1. Snow tubing: There’s no training required for this exhilarating new activity that’s like a high-end version of tobogganing – with bigger hills and a much smoother ride. Tubing has already taken British Columbia, Alberta and Ontario ski resorts by storm, and is starting to spread across other parts of Canada, too. Still not sure what it is? Check out some of Lakeridge Ski Resort’s tubing videos here.

2. Nature photography: Why just go hiking when you can go on a nature photography expedition? Help the kids set up expert shots of scenic snow-covered landscapes and majestic wildlife like birds, bunnies and deer. Before you head out, brush up on your own skills with some handy winter photography tips — like how to avoid condensation on the camera lens.

3. Skating: Whether your kids are pros on the ice or just learning how to skate, hitting the rinks is a great way to spend quality time together while preemptively burning off all that hot chocolate you’ll be sure to savour afterwards.
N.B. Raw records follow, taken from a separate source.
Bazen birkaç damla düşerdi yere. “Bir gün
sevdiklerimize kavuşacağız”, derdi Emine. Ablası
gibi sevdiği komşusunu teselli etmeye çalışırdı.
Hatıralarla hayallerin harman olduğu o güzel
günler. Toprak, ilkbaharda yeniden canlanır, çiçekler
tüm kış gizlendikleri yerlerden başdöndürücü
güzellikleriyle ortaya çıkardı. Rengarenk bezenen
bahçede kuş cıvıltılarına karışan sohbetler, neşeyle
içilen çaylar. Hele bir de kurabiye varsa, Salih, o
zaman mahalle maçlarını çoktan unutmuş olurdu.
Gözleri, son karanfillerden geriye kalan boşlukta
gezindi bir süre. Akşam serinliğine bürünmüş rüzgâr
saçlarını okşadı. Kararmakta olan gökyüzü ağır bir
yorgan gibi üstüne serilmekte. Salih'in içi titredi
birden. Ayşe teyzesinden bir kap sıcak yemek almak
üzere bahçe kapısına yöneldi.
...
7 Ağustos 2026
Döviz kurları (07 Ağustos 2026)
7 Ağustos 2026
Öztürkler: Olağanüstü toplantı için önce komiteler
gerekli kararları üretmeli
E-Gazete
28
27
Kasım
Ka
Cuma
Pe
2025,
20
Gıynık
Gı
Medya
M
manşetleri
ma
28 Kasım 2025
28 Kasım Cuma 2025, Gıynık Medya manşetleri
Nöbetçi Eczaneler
If you’re teaching a wee one how to skate, Today’s Parent has some helpful tips on how to have them gliding in no time.

4. Tobogganing: It may not be as glamorous as snow tubing, but tobogganing is an enduring classic for a reason – it’s fun, easy and affordable! Unfortunately, it can also be dangerous, so make sure everyone is up to speed on tobogganing safety practices before heading for the hills.

5. Snowshoeing: For a winter pursuit that’s much less expensive and a whole lot safer than skiing, why not give snowshoeing a shot? It’s harder than it looks, which means it’s that much more rewarding to master. Check out Snowshoe Magazine’s comprehensive first-timer’s guide for some great tips on how to tackle the heart-pumping pursuit.

6. Bird watching: Much like nature photography, bird watching can take plain old hiking to the next level. Grab a book like the Smithsonian Field Guide to the Birds of North America, and get the kids to identify what kind of birds they spot during your family foray into the woods. Educational and physically active? How could you go wrong!

7. Snow painting: That fluffy white snow in your backyard is the perfect canvas for the whole family to showcase their artistic sides on. Haven’t heard of snow painting? TLC has a great guide to getting started. All you’ll need is some food colouring, water, paintbrushes and an old bowl – and voila – you’ll be ready to unleash your inner (and outdoor) da Vinci.